Commercial Linux vendor Red Hat Inc., Durham, N.C. wants to establish a non-profit organization that would introduce Linux and open source software to the education market.

Commercial Linux vendor Red Hat Inc., Durham, N.C. wants to establish a non-profit organization that would introduce Linux and open source software to the education market.

Speaking Aug. 30 at the LinuxWorld 2001 conference in San Francisco, Red Hat president and CEO Matthew J. Szulik said he would like to set up an organization modeled after the Civilian Conservation Corp. The CCC, as it was know, was a government effort during the Depression to provide jobs for Americans through improving and conserving the nation's natural resources.

In the organization proposed by Szulik, public educators and local school boards can work together to improve the quality of local technical education, bypassing proprietary, high-cost vendors, he said.

Szulik also railed against "proprietary software" vendors who "approach our schools as a marketplace, not as a responsibility."

"By extending their lock on the educational system, proprietary software vendors have restricted choice, institutionalized inefficiency, and imposed artificially high prices--often disguised as discounts," he said.

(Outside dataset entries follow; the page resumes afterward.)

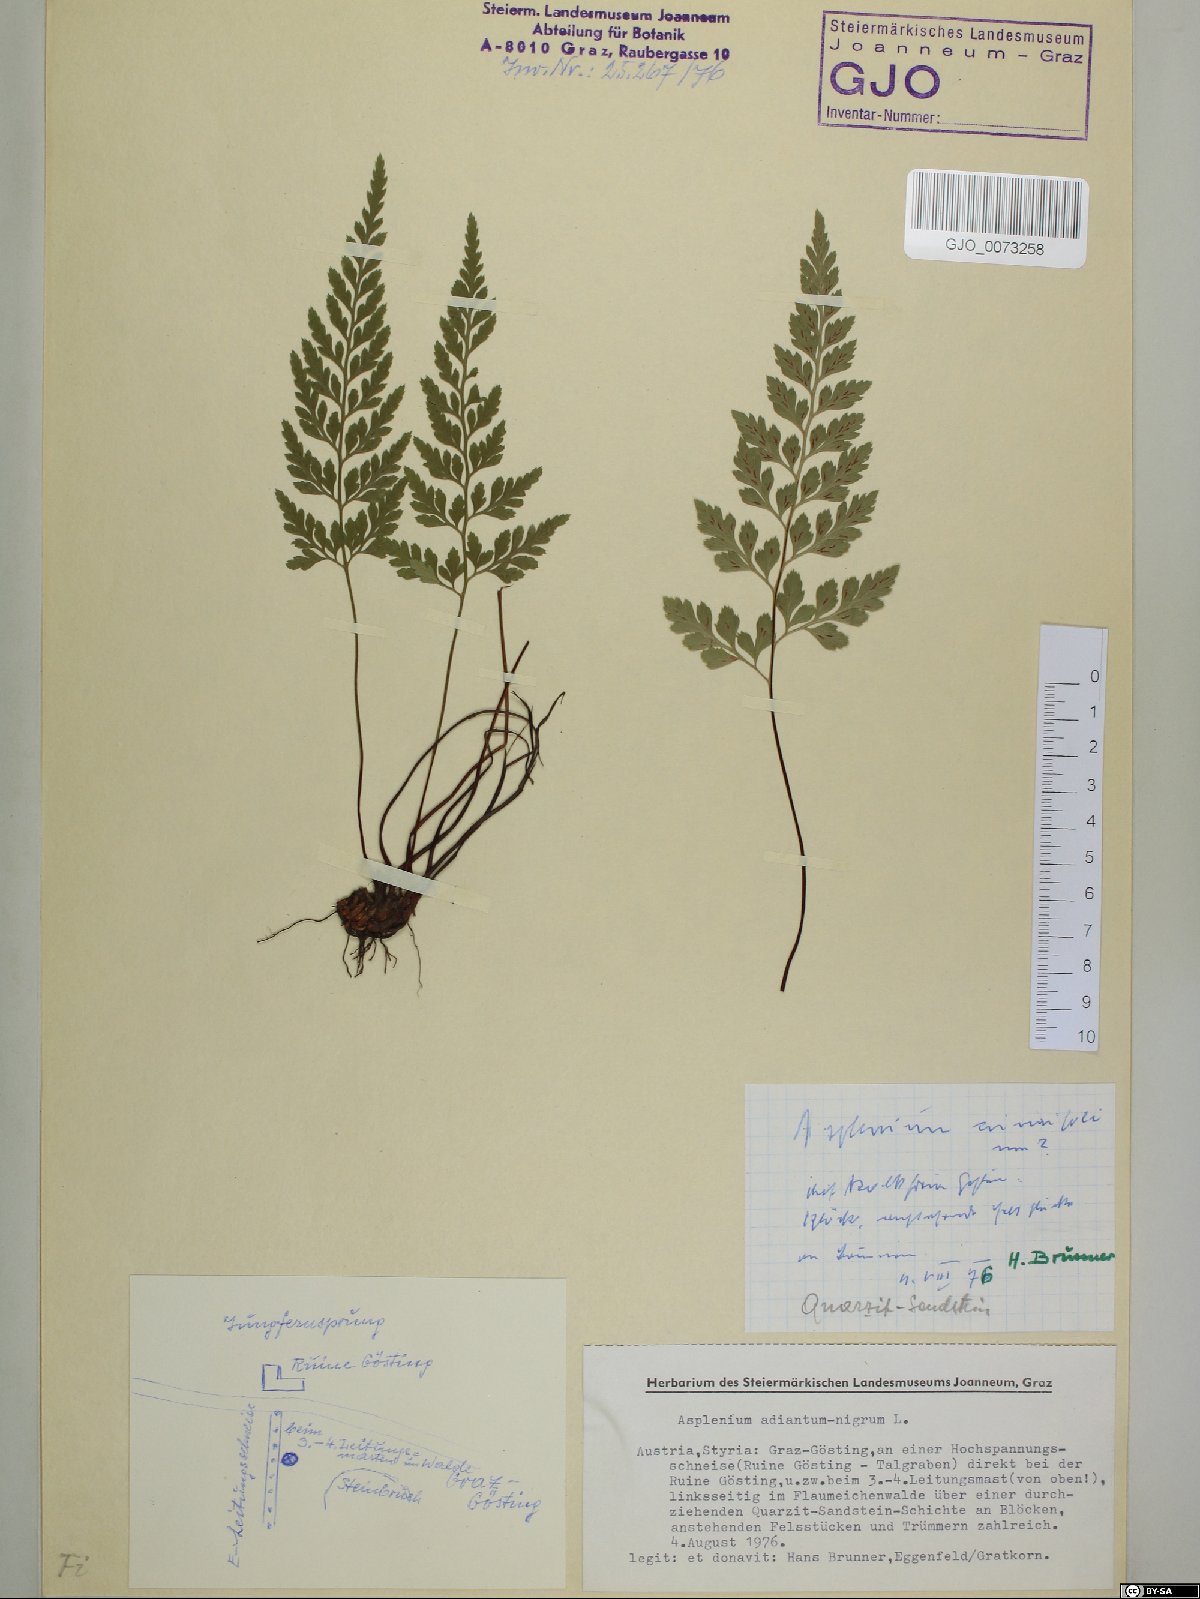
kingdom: Plantae
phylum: Tracheophyta
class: Polypodiopsida
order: Polypodiales
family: Aspleniaceae
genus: Asplenium
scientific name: Asplenium adiantum-nigrum
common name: Black spleenwort
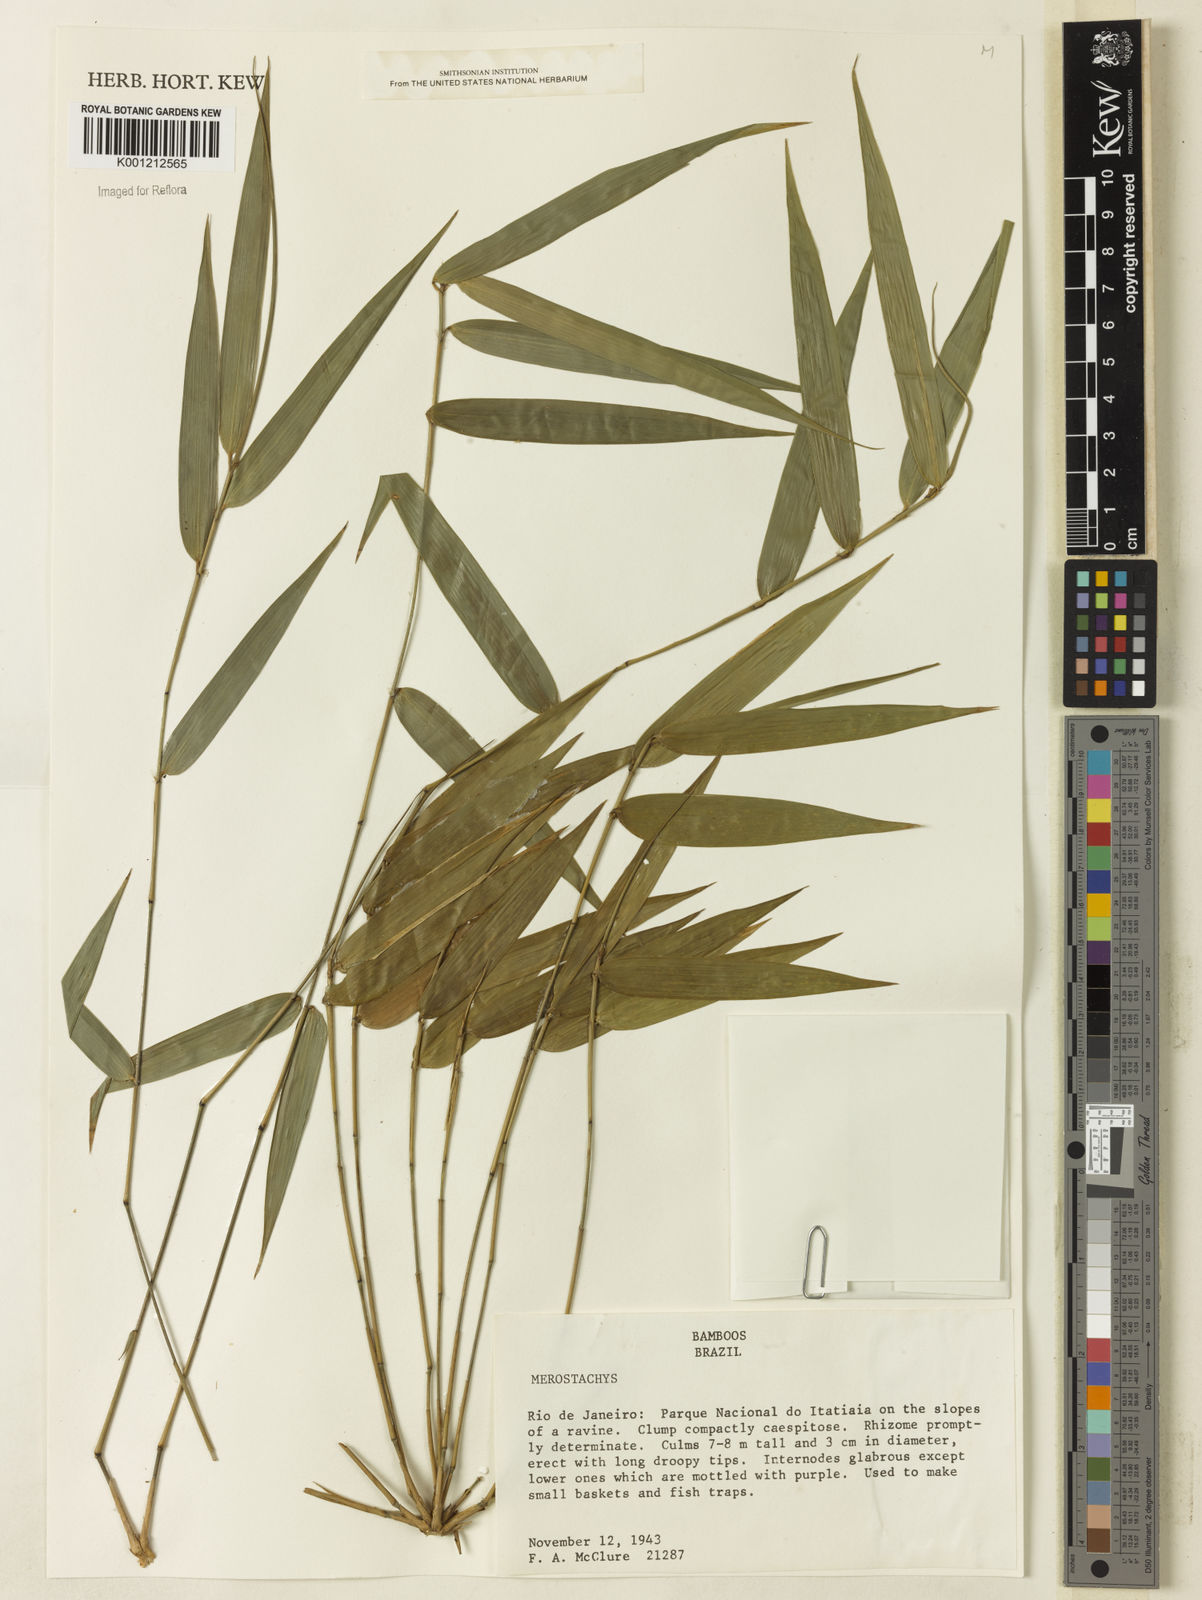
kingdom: Plantae
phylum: Tracheophyta
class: Liliopsida
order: Poales
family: Poaceae
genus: Merostachys
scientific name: Merostachys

He contrasted the proprietary model with the open source community, where developers freely share program code, which have resulted in such projects as the K12 Linux Terminal Server Project, which recently released free ready-to-run Linux server software designed for schools.

Szulik said Red Hat's non-profit would accomplish four goals:

1. Make educational buying processes more open to open source-based solutions;

2. Target the "neediest schools ... not already locked-in by restrictive, proprietary software licenses";

3. Create a hardware exchange;

4. Create and share educational applications.

Red Hat is not the first Linux-based distributor to take an interest the education market. In April 2001, SuSE Linux AG, Nuremberg, Germany offered 2,000 free copies of its Linux version for distribution to U.S. high schools.